My project consists of a couple of dozen libraries I've written myself, all of which have passed functional testing (each library tested on its own). All libraries have passed all their tests, but the project itself is currently failing (full details listed in numerous other postings - but that's not the current question).

If it is an overflow issue, it's occurred to me that one of the factors is that when I test a library in isolation any overflow will probably effect unused memory, so won't get noticed. It's only when there are more objects in memory that an overflow is likely to corrupt something important. So, is there a technique where I can test just one library on it's own, and deliberately populate all the rest of the dynamic memory with some known value (set everything to NULL or FF). I can then run my tests on that one library, check that all the other memory values are unchanged, thereby confirming if anything in the library is causing corruption.

I think what I'm describing sounds like a nice idea, but i'm not sure there's a practical way of doing this.

Comment / suggestions please?

I don't know if that is possible, but I'm not sure that would help.
Perhaps it is better to check all source code again for buffer overflow.
If you use sprintf, you have to carefully calculate the maximum used buffer size.

When you combine a number of libraries, you might run out of memory soon, that would also result into overwritten memory.
Do you know how much ram is used ?

It's not a foolproof method because it will only detect whether a given piece of memory has ever been used, not whether it has been used for heap and stack at the same time.

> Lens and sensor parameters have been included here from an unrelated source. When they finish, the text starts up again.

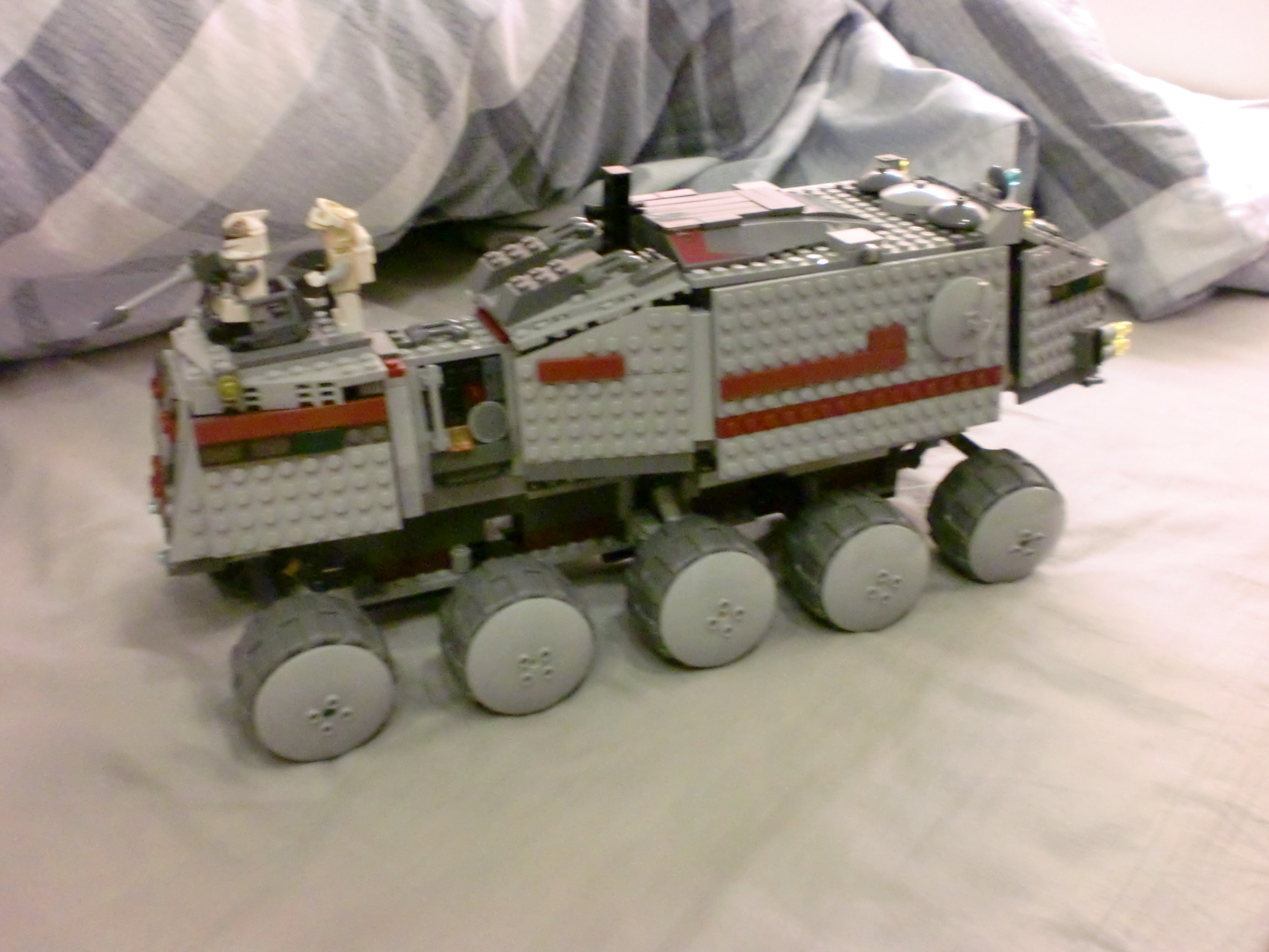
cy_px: 476
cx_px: 634
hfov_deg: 52.6
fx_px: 1283
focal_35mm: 35
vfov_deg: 40.7
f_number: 3.1
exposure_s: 1/60
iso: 1000
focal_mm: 6.3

The safest approach I can think of would be to avoid writing or using any code that allocates memory from the heap, write a guard word to the memory just above the heap, and check periodically whether the guard word has been overwritten. That won't detect corruption within memory used by the sketch (such as writing outside the bounds of an array) but would enable you to confirm that the stack and heap haven't collided. Not that you could rely on the sketch running well enough to tell you that they have collided if they have, but getting positive confirmation that they haven't would be valuable.